Team Limitless Project Prototype. Source:
Group work in Tina Seelig's MOOC was a rewarding high-impact learning experience for me. In this post, I describe why it was so. 

We faced quite a few odds. Communication was a significant problem along a few dimensions. Night is day to my team mates. I want to sleep and they want to discuss potential project solutions. We used Whatsapp for synchronous and asynchronous communications after our MOOC message boards failed dismally. [I noticed that Whatsapp is popular with my international friends, but not so among my American friends]. My Whatsapp alerts were buzzing off constantly during those 2 weeks.

Five out of seven of us in the group lived outside of the USA. They do not use English most of the time. We all had fulltime jobs or school. I told my team-mates I could only communicate during pockets of time in a day when I wasn't working or sleeping.

We had different expectations about participation. Based on my earlier experience in this MOOC, I expect to put in about 5 to 10 hours of work per week. On my team members' profiles, I found out that they expect to contribute about 3 to 5 hours. This signaled a mismatch?

Despite these challenges, I deem our group work a success because of a few reasons (commitment, and willingness to work hard), but the top one is WE NEEDED EACH OTHER TO SUCCEED. If I can do everything myself, why would I need to be in a group? Teachers should seriously consider designing assignments where students are interdependent upon each other for success.

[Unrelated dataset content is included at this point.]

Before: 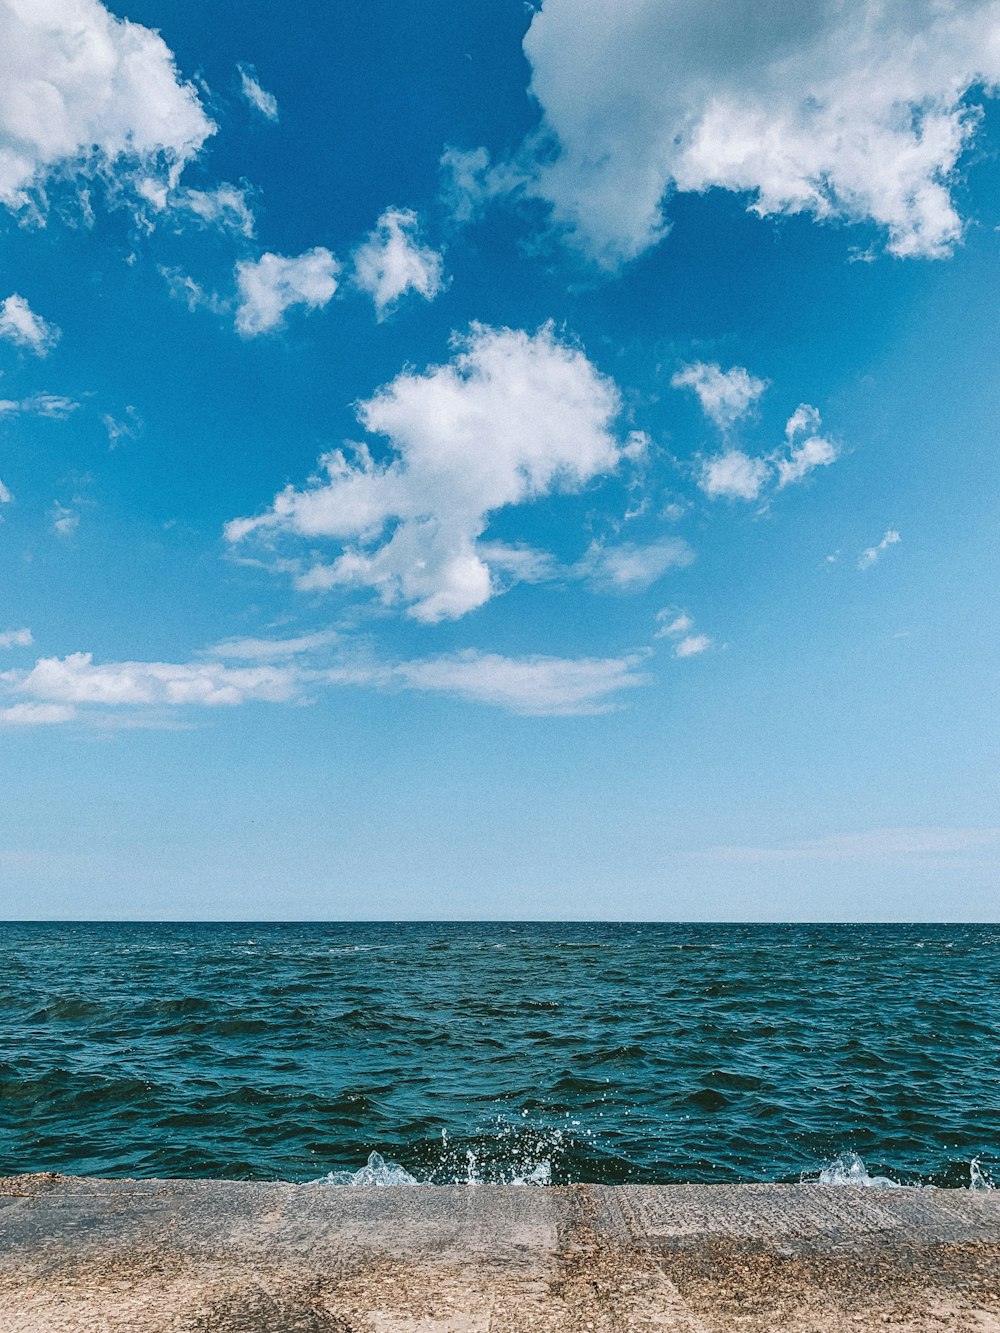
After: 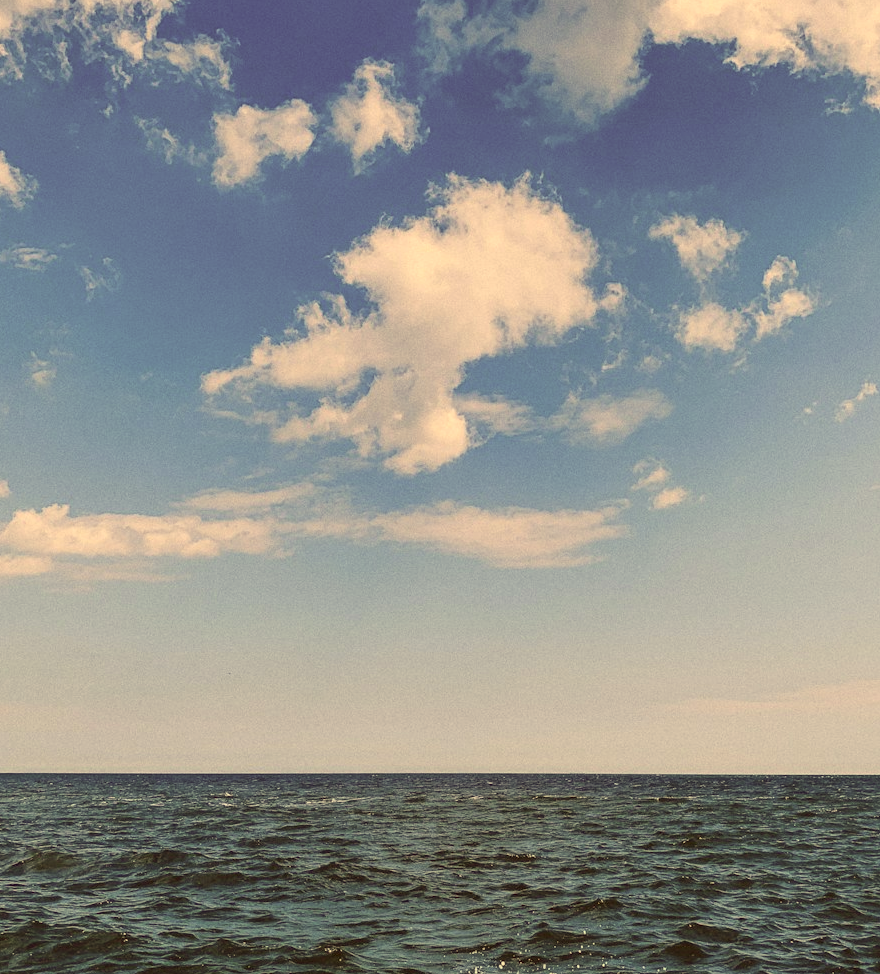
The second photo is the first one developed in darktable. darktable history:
crop and rotate: left 2.306%, top 11.107%, right 9.653%, bottom 15.765%
color correction: highlights a* 9.87, highlights b* 38.34, shadows a* 14.71, shadows b* 3.51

Our first group project required that we find a problem that would have a musical solution. We had to brainstorm at least 100 solutions. The second project required us to implement the best solution. We were ambitious - our best solution entailed the following:
  • rewriting a song - Jason Mraz's "Make It Mine"
  • singing the song
  • spinning a story creatively about the solution
All in in less than a week's time.

We got to work in different time zones.
  • My Armenian team-mate rewrote the LYRICS with me.
  • Two singers recorded the tune with new lyrics - Aditya from India and Ani from Armenia. It wasn't without challenges -- we tried to find an accompaniment track but the pitch was too high for our male singer! Two audio tunes were recorded but I realized they were in MP4 format, so they had to be converted before I could merge them in the video-production software.
  • I had to work with our sound engineer, Jeremy, who would merge/edit/mix the audio files from different continents together. I got them to him but sound alone does not a video maketh.
  • We needed images. Our Mexican team-mate Jonathan volunteered to take pictures. He took a few black-and-white pictures and that meant the rest of the images we use had to be converted to black-and-white ones.
  • With the deadline creeping up on us (we each had jobs to do, school to attend), I tried to put everything together. Someone has to coordinate all the work across all the continents and time zones! Without the sound files merged, I couldn't produce the video and it was getting late on my side of the world. I needed help!
  • Jeremy, 3 hours behind me, dashed home from school in time and asked how he could help. Help he did with the production of the video after merging the sound files from India and Armenia. After some discussion about video hosting and text overlay, the video was made.
  • Ani submitted the assignment. 
  • Aditya gave some more feedback to tweak the product for clarity. 
  • It was done.  
The end result may not look as sleek as other folks with professional graphic design and video production expertise. But the teamwork process was magical. I am glad to have this learning experience. I will always treasure it. Blogging about it is my way of archiving this with the other major learning experiences in my life. Someday I will look back and read this again with gratitude.

In the most unexpected of ways, my team rose to the challenge. We all brainstormed and came up with ideas (including other members above - Rathna, Arman), bounced them around, took on the roles of image editor, songwriter, storyboarder/script writer, singer, photographer, video editor, sound editor, and came up with this prototype. Sure, it could be more polished but I'm still proud of it. I couldn't do everything myself and that is the secret to group work that works!

Thank you, Team Limitless for the learning experience. This song from Wicked the Musical -- "For Good" -- is dedicated to you all!


Ani Avdalyan said...

Yin, thank you very much for great post and mentioning! Thank you Team Limitless for such an amazing experience :-) Keep in touch, guys! Miss you much! Greetings from Armenia!))

Anonymous said...

Yin, Thanks for writing and sharing. A good blog entry for rest of the team as well to visit at a later time in leisure.